Text shown>

···

- Education: Brompton Hospital
- Scientific career
- Workplaces: University College London Royal Free Hospital St John & St Elizabeth Hospital

= Margaret Johnson (scientist) =

British physician

Margaret Johnson is a British physician who is a consultant in thoracic medicine and chair of the St John & St Elizabeth Hospital. In the late 1980s, she was the first dedicated HIV doctor at the Royal Free Hospital.

== Early life and education ==
Johnson trained in medicine at the Royal Brompton Hospital. She completed her research doctorate degree in breathlessness.

== Research and career ==
In the late 1980s, Johnson was the first doctor in the Royal Free Hospital to specialise in HIV/AIDS. At the time, she was one of the UK's few dedicated doctors who were trying to understand HIV when one in ten patients at the Royal Free Hospital with HIV died from the condition. She developed a holistic care programme that could accommodate thousands of patients.

In 2005, Johnson was named professor of medicine at University College London. Johnson studied the prevalence of HIV/AIDS in women. She set up the UK's first HIV testing clinic for women. She worked with Jane Anderson on creating the BHIVA guidelines on managing women with HIV.

···

Provided material>
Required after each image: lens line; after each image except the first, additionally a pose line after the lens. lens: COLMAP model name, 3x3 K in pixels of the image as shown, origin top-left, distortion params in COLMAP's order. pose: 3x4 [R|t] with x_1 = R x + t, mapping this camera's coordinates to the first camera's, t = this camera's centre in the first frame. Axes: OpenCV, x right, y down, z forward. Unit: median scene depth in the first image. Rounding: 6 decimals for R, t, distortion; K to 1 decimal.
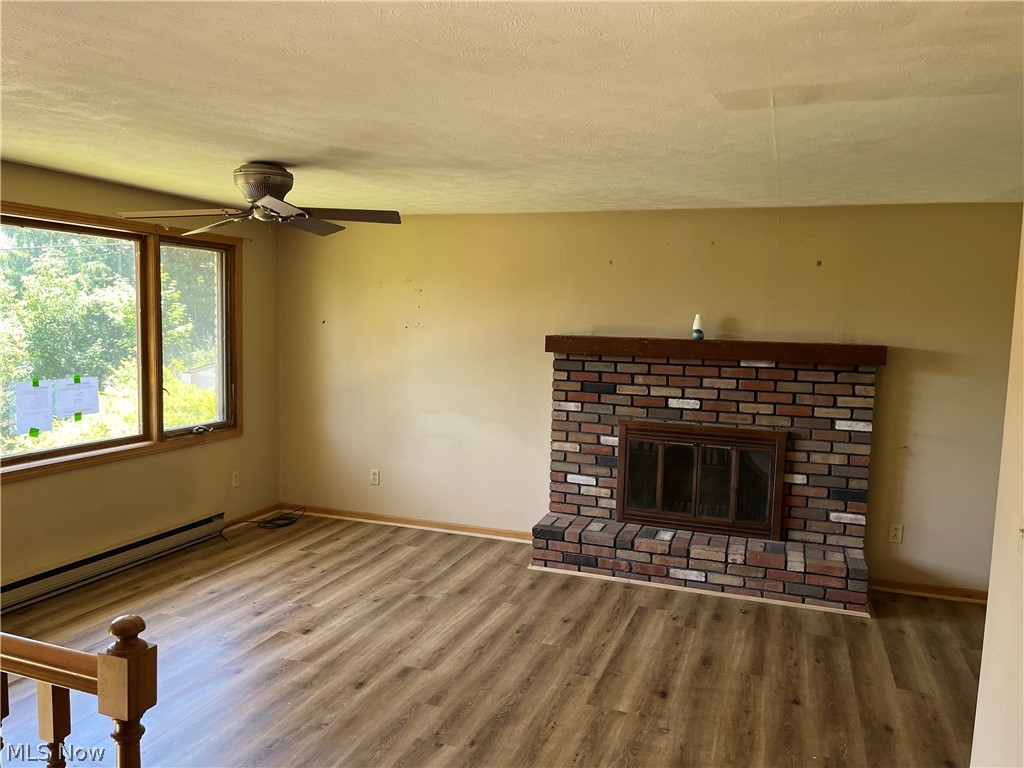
lens RADIAL K [[782.6, 0, 511.8], [0, 782.6, 391.0], [0, 0, 1]] dist [0.041134, -0.018960]
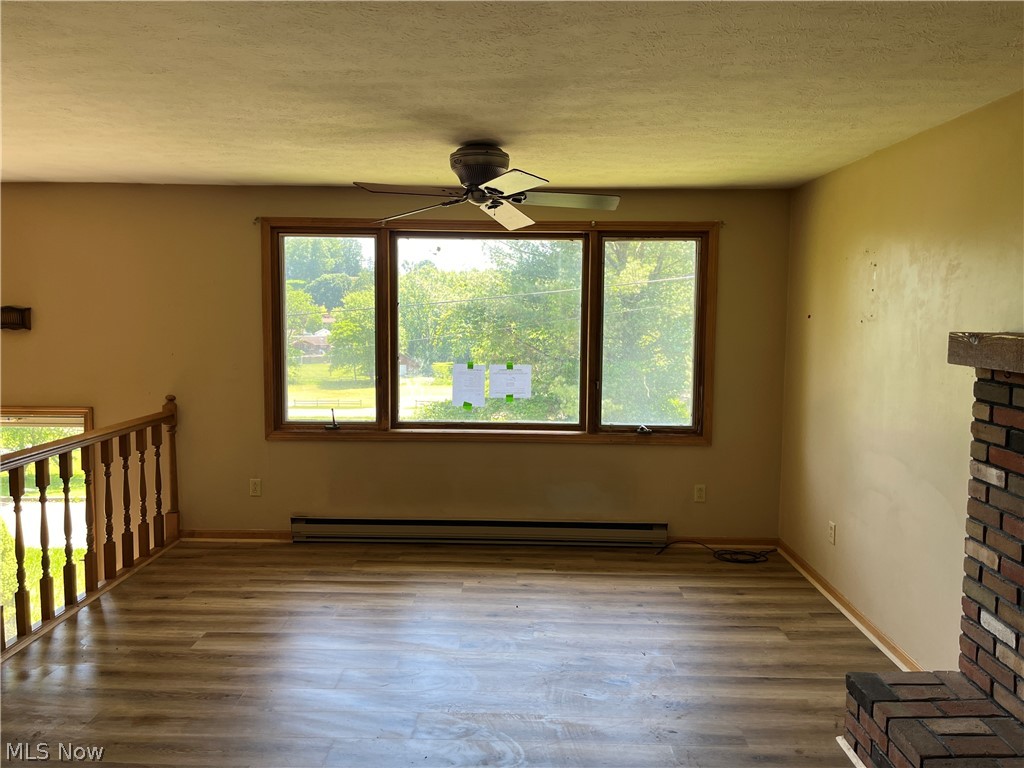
lens RADIAL K [[782.6, 0, 512.1], [0, 782.6, 380.1], [0, 0, 1]] dist [0.041134, -0.018960]
pose [[0.318248, 0.064366, -0.945820, 0.451558], [-0.092779, 0.995018, 0.036496, -0.030790], [0.943457, 0.076137, 0.322634, 0.546169]]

···

Exercise instructions>
- A) In the text about Margaret Johnson, where did she train in medicine?
- B) For each statement, decide whether the Margaret Johnson text agrees, answering yes or no and quoting the deciding words. (i) Johnson became professor of medicine at University College London in 2005. (ii) Johnson's research doctorate was on HIV. (iii) Johnson set up the UK's first HIV testing clinic for women.
- C) Recast the paragraph of the Margaret Johnson text that begins "In 2005, Johnson was named" as a bulleted list, keeping its main facts.
The listing has no connection to the text about Margaret Johnson.

Answers by task>
- A) At the Royal Brompton Hospital.

- B)
(i) Yes: "In 2005, Johnson was named professor of medicine at University College London."
(ii) No: "She completed her research doctorate degree in breathlessness."
(iii) Yes: "She set up the UK's first HIV testing clinic for women."

- C)
- Named professor of medicine at University College London in 2005
- Studied the prevalence of HIV/AIDS in women
- Set up the UK's first HIV testing clinic for women
- Worked with Jane Anderson on the BHIVA guidelines on managing women with HIV